- YOUR ASSIGNMENT:
Reproduce the full listing below word for word, leaving out the pictures.

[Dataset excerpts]
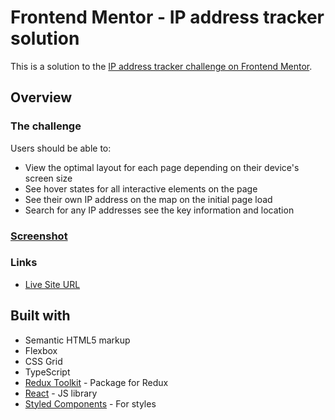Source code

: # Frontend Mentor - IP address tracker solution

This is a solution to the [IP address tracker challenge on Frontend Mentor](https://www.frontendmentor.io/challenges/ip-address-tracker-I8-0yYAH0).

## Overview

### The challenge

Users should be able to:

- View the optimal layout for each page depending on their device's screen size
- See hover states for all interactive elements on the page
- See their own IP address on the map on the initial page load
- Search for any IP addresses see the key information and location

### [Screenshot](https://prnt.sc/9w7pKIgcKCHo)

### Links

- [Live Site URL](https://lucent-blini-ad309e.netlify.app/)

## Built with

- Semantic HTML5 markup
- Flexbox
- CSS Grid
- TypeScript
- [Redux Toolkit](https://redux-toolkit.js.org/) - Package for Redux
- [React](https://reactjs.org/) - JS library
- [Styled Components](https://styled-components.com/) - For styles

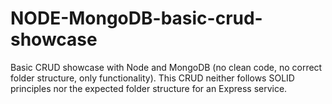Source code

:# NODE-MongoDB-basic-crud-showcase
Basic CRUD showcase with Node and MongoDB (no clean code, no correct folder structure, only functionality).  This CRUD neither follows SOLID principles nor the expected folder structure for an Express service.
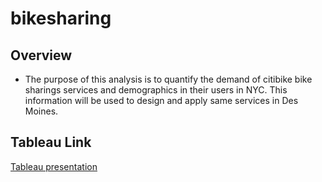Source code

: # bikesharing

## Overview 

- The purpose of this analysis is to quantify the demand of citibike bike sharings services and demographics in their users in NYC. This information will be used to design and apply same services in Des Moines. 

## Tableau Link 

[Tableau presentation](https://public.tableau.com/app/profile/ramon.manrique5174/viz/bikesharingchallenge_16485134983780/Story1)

- SOLVED EXERCISE:
Source code

: # Frontend Mentor - IP address tracker solution

This is a solution to the [IP address tracker challenge on Frontend Mentor](https://www.frontendmentor.io/challenges/ip-address-tracker-I8-0yYAH0).

## Overview

### The challenge

Users should be able to:

- View the optimal layout for each page depending on their device's screen size
- See hover states for all interactive elements on the page
- See their own IP address on the map on the initial page load
- Search for any IP addresses see the key information and location

### [Screenshot](https://prnt.sc/9w7pKIgcKCHo)

### Links

- [Live Site URL](https://lucent-blini-ad309e.netlify.app/)

## Built with

- Semantic HTML5 markup
- Flexbox
- CSS Grid
- TypeScript
- [Redux Toolkit](https://redux-toolkit.js.org/) - Package for Redux
- [React](https://reactjs.org/) - JS library
- [Styled Components](https://styled-components.com/) - For styles

Source code

:# NODE-MongoDB-basic-crud-showcase
Basic CRUD showcase with Node and MongoDB (no clean code, no correct folder structure, only functionality).  This CRUD neither follows SOLID principles nor the expected folder structure for an Express service.
Source code

: # bikesharing

## Overview 

- The purpose of this analysis is to quantify the demand of citibike bike sharings services and demographics in their users in NYC. This information will be used to design and apply same services in Des Moines. 

## Tableau Link 

[Tableau presentation](https://public.tableau.com/app/profile/ramon.manrique5174/viz/bikesharingchallenge_16485134983780/Story1)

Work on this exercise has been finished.